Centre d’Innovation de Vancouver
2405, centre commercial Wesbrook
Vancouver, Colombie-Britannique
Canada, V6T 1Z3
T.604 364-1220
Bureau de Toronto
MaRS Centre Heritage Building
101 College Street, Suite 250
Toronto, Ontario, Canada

________________________

■ **Exercise instructions**:
Update these lines so that "Suite" reads "Unit", keeping everything else unchanged.

■ **Solution**:
Centre d’Innovation de Vancouver
2405, centre commercial Wesbrook
Vancouver, Colombie-Britannique
Canada, V6T 1Z3
T.604 364-1220
Bureau de Toronto
MaRS Centre Heritage Building
101 College Street, Unit 250
Toronto, Ontario, Canada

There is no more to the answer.